Sam and Jane say it is all the same. I have not even had a chance to talk to them about the conception of original sin or vicarious atonement or the virgin birth or immaculate conception or the sacraments of the church or faith and law. For centuries Christians have taught Jewish defeat and Christian triumphantism. Notre Dame Cathedral - Synagogue - blind woman with staff. Plus the church has triumphed with the sword. This doctrine of "supersession" that Jews used to be chosen is repeated.

The other part of my dilemma is my fear that I leave you with the idea that Christianity and anti-semitism are locked in an eternal embrace. I don't want to make history dispairing. I despise that immortalization of contempt, that cynicism that is rooted in a metaphysical fatalism, a Manichean dualism that splits history into a primordial warfare between "them" and "us" - that polarization must be fought against. Moreover, I hate that what is true is that there are Christians and there always have been Christians who are in this struggle against anti-semitism. Some of the most heroic statements and acts to protect Jews are also part of Christian history. In my Seminary days I came across two of the greatest American Christian theologians Rheinhold Niebuhr and Paul Tillich who courageously repudiated the Church's insistence on proselytizing Jews. I have had the privilege of meeting remarkable Christian theologians in high places, Protestant and Catholics, people like Roy Eckhardt, Franklin Littel and Father John Pawlowski who fight hard to eliminate the anti-Jewish passages in the New Testament and in the liturgy and who fought during Vatican II to soften and mitigate the charge of deicide. It is not an easy task to tamper with a tradition of such age and one that is found in venerable books of liturgy. It has not been an easy task but in 1965 the Vatican declared: "True the Jewish authorities and those who followed their lead pressed for the death of Christ; still what happened in His passion cannot be charged against all the Jews, without distinction then alive nor against the Jews of today." Even that passage came with a great deal of struggle. My teacher, Abraham Joshua Heschel flew to the Vatican in Rome and when it was widely understood that the version of the Schema on Jews would include the necessity for converting Jews, Heschel pleaded with Pope Paul VI and called Christian conversioning missions to the Jews "spiritual fratricide". He said to Cardinal Bea "I am ready to go to Auschwitz anytime if faced with the alternative of conversion or death."

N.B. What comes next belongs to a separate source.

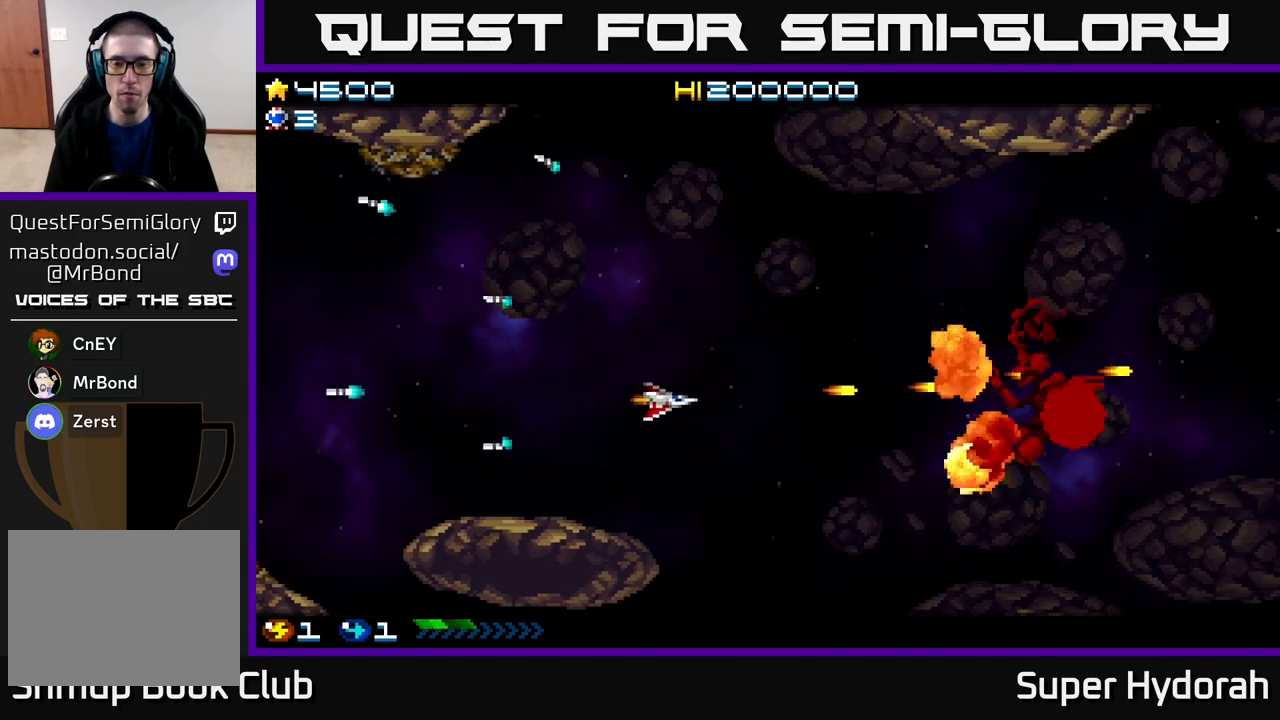
{"buttons": ["A", "DPAD_DOWN"], "events": [[217, "DPAD_RIGHT", "up"], [233, "A", "up"], [350, "A", "down"]]}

We have much in common. Judaism is the mother and Christianity is the daughter. But the daughter did not rise up and call the mother blessed. Mother and daughter are not the same. But they must be respected. You cannot respect the other without respecting yourself. You cannot appreciate the uniqueness of the other unless you appreciate the uniqueness of yourself. There can be no dialogue between I an those until there is an I. Sam must discover his Jewish "I" - wherein his tradition differs from others. It is only then that he can raise Jewish children and create a Jewish family. As in the first talk on intermarriage, the burden falls on Sam. There is a wonderfully curious, succinct statement attributed to the 19th century Rabbi Menachem Mendel of Kotzk. "If I am I because I am I, and you are you because you are you - then I am I and you are you. But if I am I only because you are you, then I am not I and you are not you."